When I took on my current leadership role a number of years ago, I had huge expectations and goals for myself. I was going to turn the organization around. And for the first couple years I did, almost single-handedly. But then, I started running into challenges that I was ill equipped to handle. I spent a couple years grappling with daunting problems that seemed to get worse the more I tried to fix them. I was overwhelmed, exhausted and fresh out of ideas. I needed to shift something.

I am a perfectionist at work, sometimes to the point that I have trouble accomplishing tasks because they are never quite right. I hesitate because I don’t feel I am an expert. I beat myself up when I make a mistake. The problems I was facing within my organization reflected my weaknesses. As I replayed them in my head, I could see that they were my mistakes, my failures. The leadership story I was telling myself was that I was somehow not good enough; an impostor.
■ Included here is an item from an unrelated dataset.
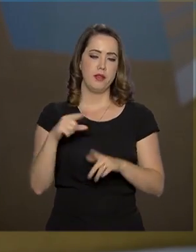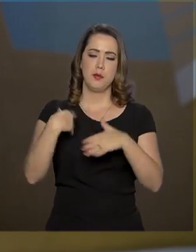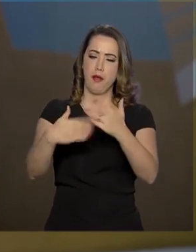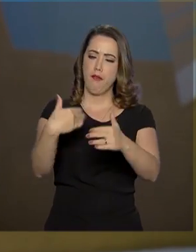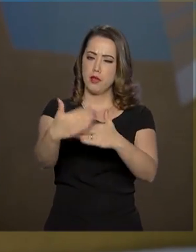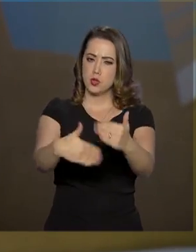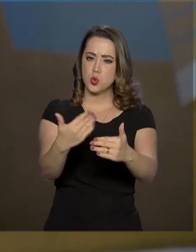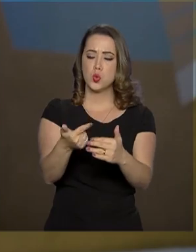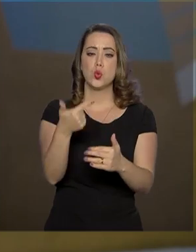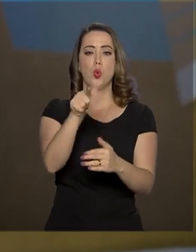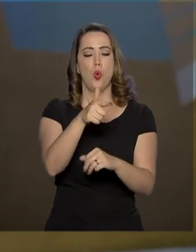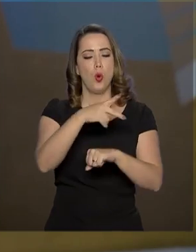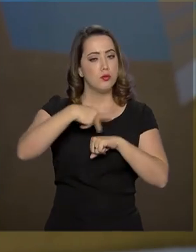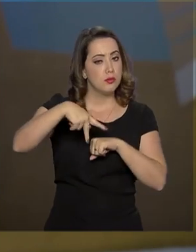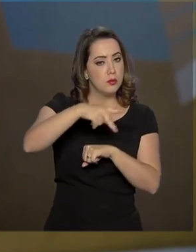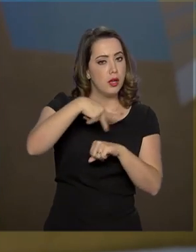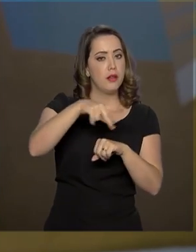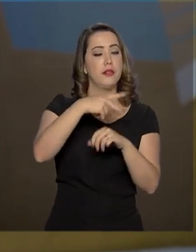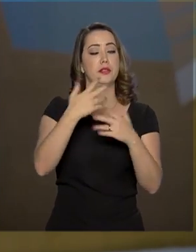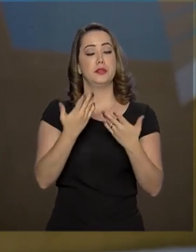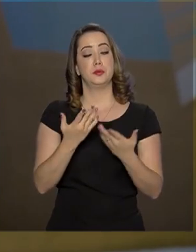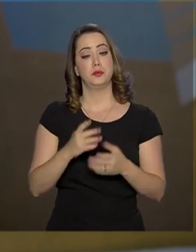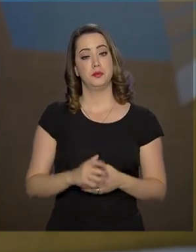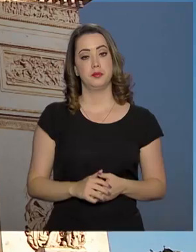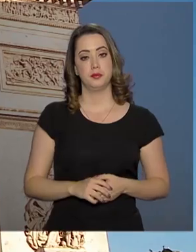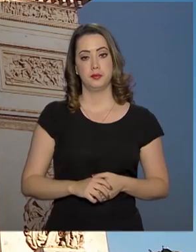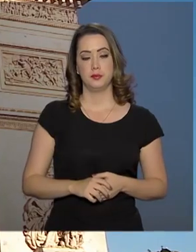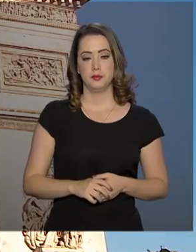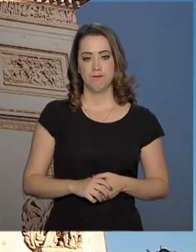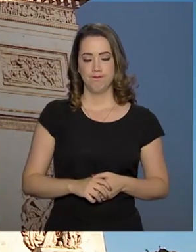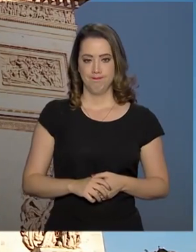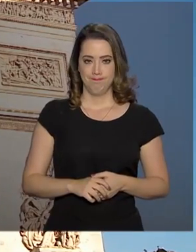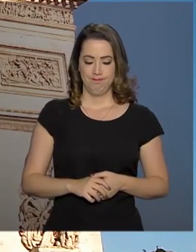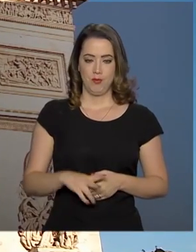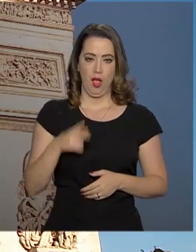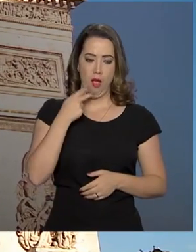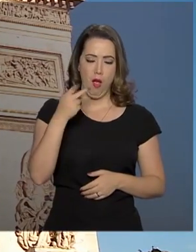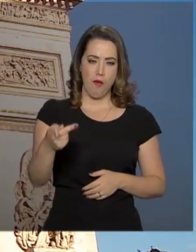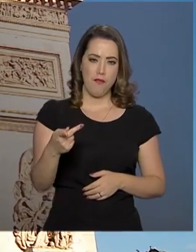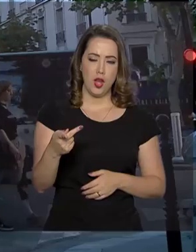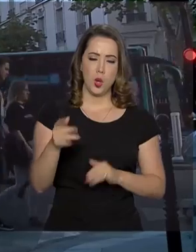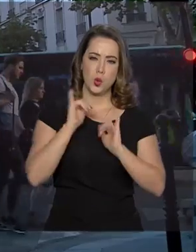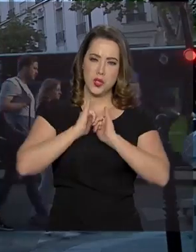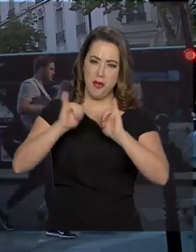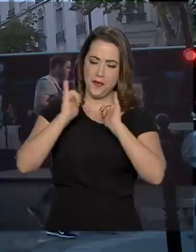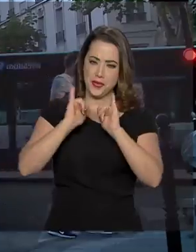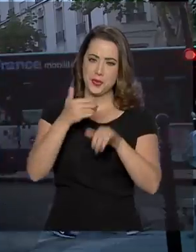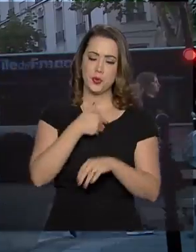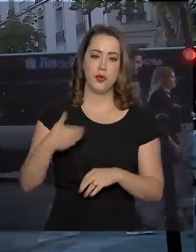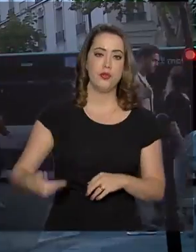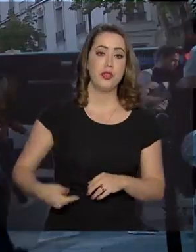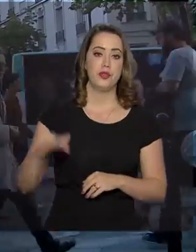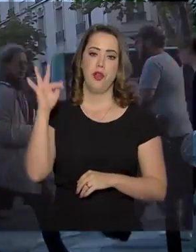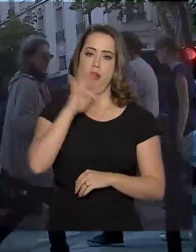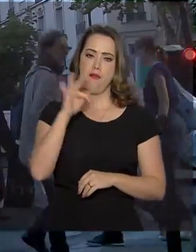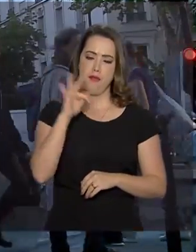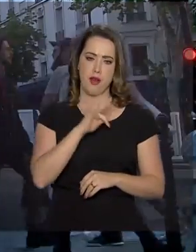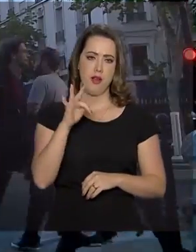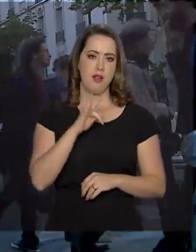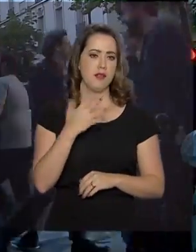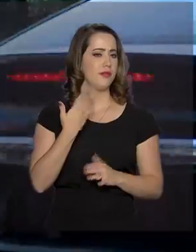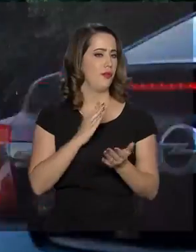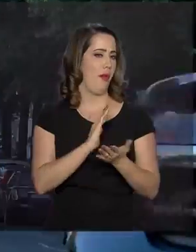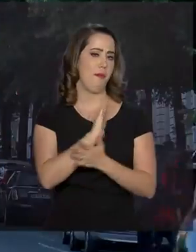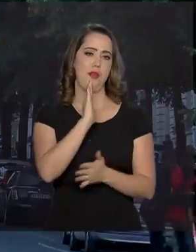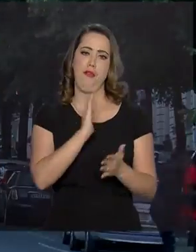Singapura, Coreia, Japão e Estados Unidos. Quanto às declarações do governo francês sobre não estar preparado para aprovar o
A leadership coach encouraged me to journal as a way to process my feelings and experiences; to reflect, gain perspective and make meaning. Through this self-reflection, I started to embrace my failures as the learning opportunities that they were. Everyone makes mistakes. I will make many more mistakes before I am done. What matters is that I learn from those mistakes.

Getting on the Balcony

A small shift I made was that I started asking for help. I sought out colleagues in similar roles who could provide feedback and support. I enrolled in leadership training [Leadership Fellows led by Steve Patty was particularly useful].

This had the effect of helping me gain perspective on my work; to survey the landscape or get on the Balcony. I had been so engrossed in the work, that I hadn’t been taking the time to reflect, analyse, strategize. In my leadership role, I needed to be able to see the whole as well as the multiple moving parts. I started scheduling my work to carve out time for the “Balcony”.

At first it felt uncomfortable. I was purposefully leaving work undone so that I could think. It felt like slacking off. But over time, a couple shifts started to happen. First, my team started stepping up. I had unwittingly been doing their work as well as my own. Second, I started feeling less stressed as I started to get important work done before it became urgent. I tacked a reminder to prioritize important/urgent and important/not urgent work (an image of the 4 Quadrants from Stephen Covey). And I started delegating the rest.

Asking for help is risky. I was raised to think that in order to be successful, I had to do it all myself. But, in the words of author Dee Williams, “At some point when things are really dicey, your stubbornness gives way to a certain form of humility that, after you get over yourself, feels liberating.”

“If I have seen further, it is by standing on the shoulders of giants.”